This plodding docudrama, inspired by the CIA's real-life search for in-house traitor Aldrich Ames, asks the "who cares" question: Can CIA counterintelligence agent Sandy Grimes discover the mole in the agency's midst without neglecting her duties as a wife and mother? A bigger puzzle is why the show has cast so many British actors (who've done better work elsewhere) to impersonate Americans in this drab spy game? Grimes, the story's blah center, is blandly played by Jodie Whittaker, so compelling as the grieving mother in last summer's Broadchurch; as her adoring and supportive husband, Julian Ovenden displays little of the charisma he exerts as one of Lady Mary's suitors on Downton Abbey this season. The only time The Assets comes alive is when the focus falls on the soon-to-be-notorious turncoat Ames, a compellingly twitchy Paul Rhys. It's all set in the Reagan '80s, which only makes us pine more ardently for the return next month (the same week Scandal is back) of FX's The Americans.

The Assets reduces the complex world of espionage to laughably simplistic terms: "We are both spies, and I caught you spying!" bellows a KGB brute to a captured agent. Nyet thanks.

ALL IN THE FAMILY:The Bravermans of NBC's Parenthood aren't so different from most families. Even when they grate on you, it's hard to give up on them. This season hasn't made it easy. First there was Kristina's (thankfully) unsuccessful, and dramatically middling, run for mayor, and then the show broke up Amber and Ryan yet again, after another violently contrived meltdown for the troubled Afghan War vet (who re-enlisted rather than work through his relationship issues with his emotionally shattered fiancée). While things aren't all well — what fun would that be? — for my favorite tear-jerking TV family as the show returns with its first new episode of 2014 (10/9c), things seem a bit more on track this week.

Zeek's (Craig T. Nelson) surprisingly poignant lonely bachelorhood, while Camille enjoys her artistic freedom in Italy, finally gets some company as he makes the acquaintance of a similarly curmudgeonly old coot at a diner (a nice guest turn by Paul Dooley). More comic relief of sorts as college freshman Drew (Miles Heizer, one of the ensemble's less celebrated secret weapons) finds himself at the center of an awkward triangle. And Sarah (Lauren Graham) learns not to judge a cad by his stripes when she accepts her neighbor Carl's (Josh Stamberg) invite to a posh event.

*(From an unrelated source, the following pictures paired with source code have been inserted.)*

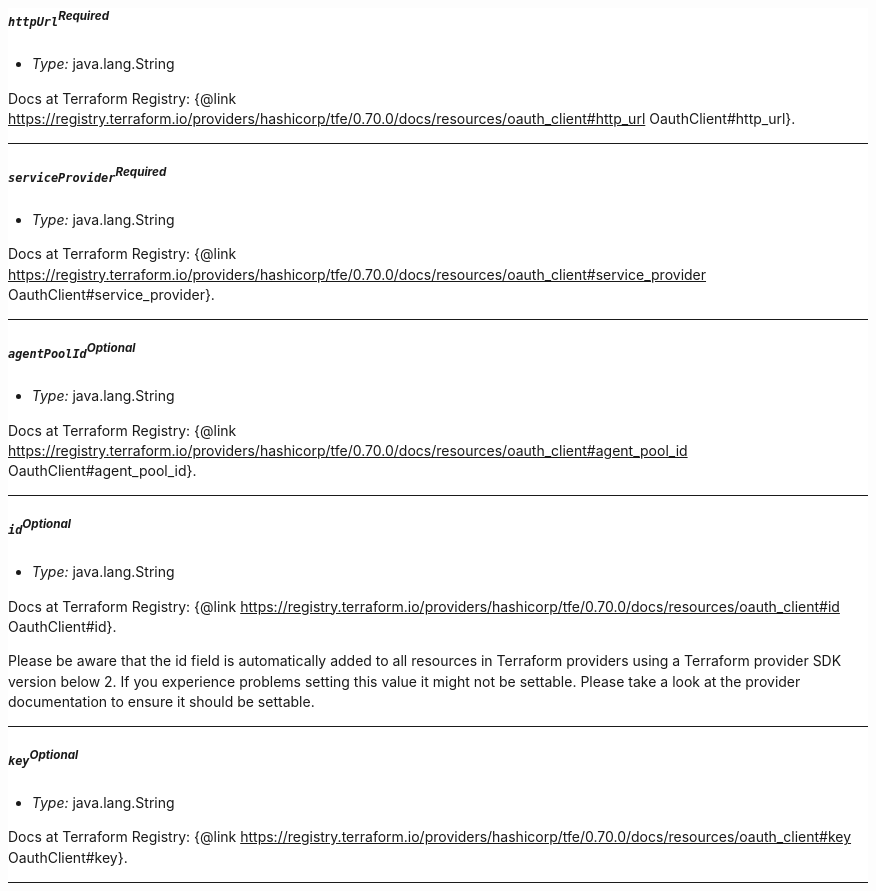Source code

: 
##### `httpUrl`<sup>Required</sup> <a name="httpUrl" id="@cdktf/provider-tfe.oauthClient.OauthClient.Initializer.parameter.httpUrl"></a>

- *Type:* java.lang.String

Docs at Terraform Registry: {@link https://registry.terraform.io/providers/hashicorp/tfe/0.70.0/docs/resources/oauth_client#http_url OauthClient#http_url}.

---

##### `serviceProvider`<sup>Required</sup> <a name="serviceProvider" id="@cdktf/provider-tfe.oauthClient.OauthClient.Initializer.parameter.serviceProvider"></a>

- *Type:* java.lang.String

Docs at Terraform Registry: {@link https://registry.terraform.io/providers/hashicorp/tfe/0.70.0/docs/resources/oauth_client#service_provider OauthClient#service_provider}.

---

##### `agentPoolId`<sup>Optional</sup> <a name="agentPoolId" id="@cdktf/provider-tfe.oauthClient.OauthClient.Initializer.parameter.agentPoolId"></a>

- *Type:* java.lang.String

Docs at Terraform Registry: {@link https://registry.terraform.io/providers/hashicorp/tfe/0.70.0/docs/resources/oauth_client#agent_pool_id OauthClient#agent_pool_id}.

---

##### `id`<sup>Optional</sup> <a name="id" id="@cdktf/provider-tfe.oauthClient.OauthClient.Initializer.parameter.id"></a>

- *Type:* java.lang.String

Docs at Terraform Registry: {@link https://registry.terraform.io/providers/hashicorp/tfe/0.70.0/docs/resources/oauth_client#id OauthClient#id}.

Please be aware that the id field is automatically added to all resources in Terraform providers using a Terraform provider SDK version below 2.
If you experience problems setting this value it might not be settable. Please take a look at the provider documentation to ensure it should be settable.

---

##### `key`<sup>Optional</sup> <a name="key" id="@cdktf/provider-tfe.oauthClient.OauthClient.Initializer.parameter.key"></a>

- *Type:* java.lang.String

Docs at Terraform Registry: {@link https://registry.terraform.io/providers/hashicorp/tfe/0.70.0/docs/resources/oauth_client#key OauthClient#key}.

---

The sudsy low point arrives in the tiresomely angsty travails of Julia (Erika Christensen), whose friendship with single-dad Ed (David Denman) has crossed the line into unpleasant stalkerdom, causing further strife with her short-fused worker-bee husband Joel (Sam Jaeger). Still, this being Parenthood, a scene where she finally unloads her burden to brother Adam (Peter Krause) carries significant, and overdue, emotional weight. But the highlight of the episode involves Sarah's gruff ex-lover/boss Hank (Ray Romano), who begins to see himself reflected in his protégé Max (Max Burkholder), not always in flattering ways.

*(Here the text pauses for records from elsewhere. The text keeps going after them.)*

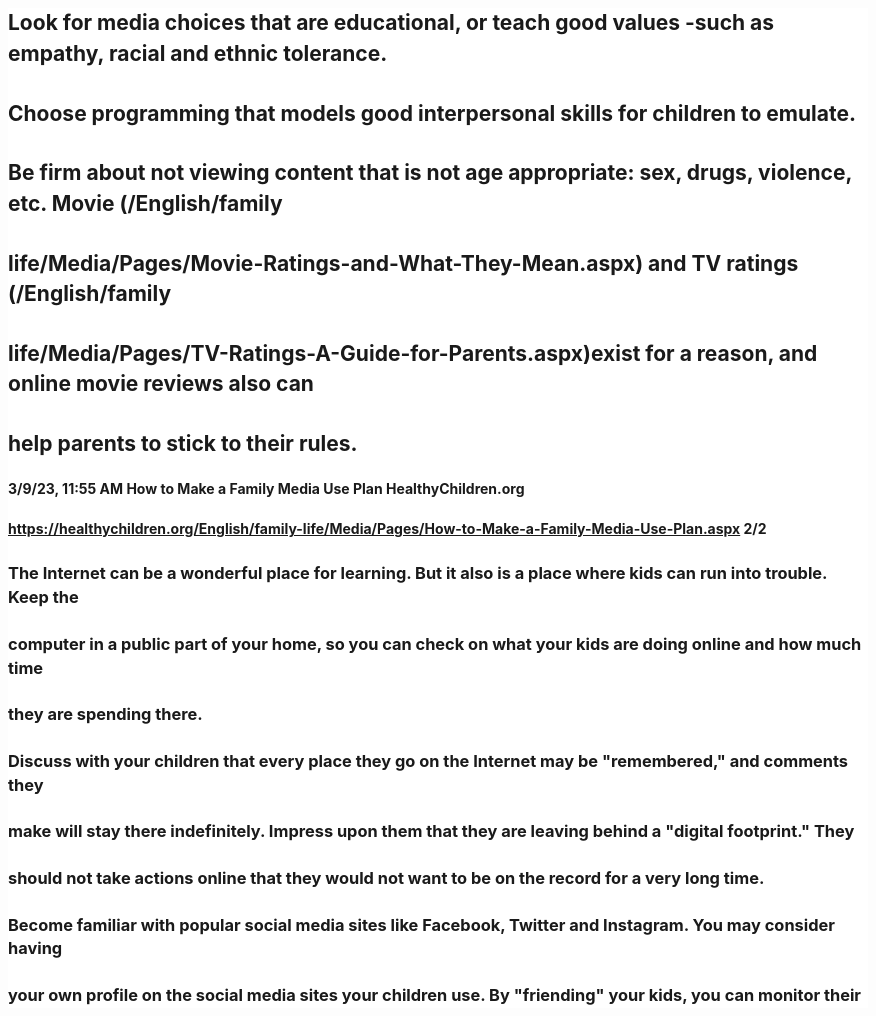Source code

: ## Look for media choices that are educational, or teach good values -such as empathy, racial and ethnic tolerance. 

## Choose programming that models good interpersonal skills for children to emulate. 

## Be firm about not viewing content that is not age appropriate: sex, drugs, violence, etc. Movie (/English/family

## life/Media/Pages/Movie-Ratings-and-What-They-Mean.aspx) and TV ratings (/English/family

## life/Media/Pages/TV-Ratings-A-Guide-for-Parents.aspx)exist for a reason, and online movie reviews also can 

## help parents to stick to their rules. 


#### 3/9/23, 11:55 AM How to Make a Family Media Use Plan HealthyChildren.org 

#### https://healthychildren.org/English/family-life/Media/Pages/How-to-Make-a-Family-Media-Use-Plan.aspx 2/2 

### The Internet can be a wonderful place for learning. But it also is a place where kids can run into trouble. Keep the 

### computer in a public part of your home, so you can check on what your kids are doing online and how much time 

### they are spending there. 

### Discuss with your children that every place they go on the Internet may be "remembered," and comments they 

### make will stay there indefinitely. Impress upon them that they are leaving behind a "digital footprint." They 

### should not take actions online that they would not want to be on the record for a very long time. 

### Become familiar with popular social media sites like Facebook, Twitter and Instagram. You may consider having 

### your own profile on the social media sites your children use. By "friending" your kids, you can monitor their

It's moments like these when you want to give these characters a hug — not that Hank, or Max, would ever let you.

THE THURSDAY GUIDE: The lineups are all new on CBS, ABC and NBC. Some highlights: On Thursday's biggest hit, CBS's The Big Bang Theory, Penny drops a bombshell relationship question on Leonard after her NCIS guest gig goes south, while Sheldon (in his android Data mode) seeks to learn how to be funny. Maybe he could quiz his alter ego, Jim Parsons, on that one. ... Odette Annnable, who's showing some killer moves on the new season of Cinemax's Banshee (returning next Friday), guests on CBS's Two and a Half Men (9:31/8:31c) as Walden's former employee, who entices him with a new venture. ... Moriarty (Natalie Dormer) returns to CBS's Elementary (10:01/9:01c) to help Sherlock and Watson with a kidnapping case. Can she be trusted? ... Mike throws a party for Harris (Wendell Pierce) while wife Annie stages a slumber party at home on NBC's The Michael J. Fox Show (9:30/830c). ... ABC revives the cooking competition The Taste in a two-hour format (8/7c) — because the problem with these reality shows is they're just not long enough — with chef Marcus Samuelsson joining the panel of taste-making judge/mentors. ... From the online world, Jerry Seinfeld's Comedians in Cars Getting Coffee vehicle starts a new season on Crackle (launches at noon/11c), with Louis C.K. as his first guest.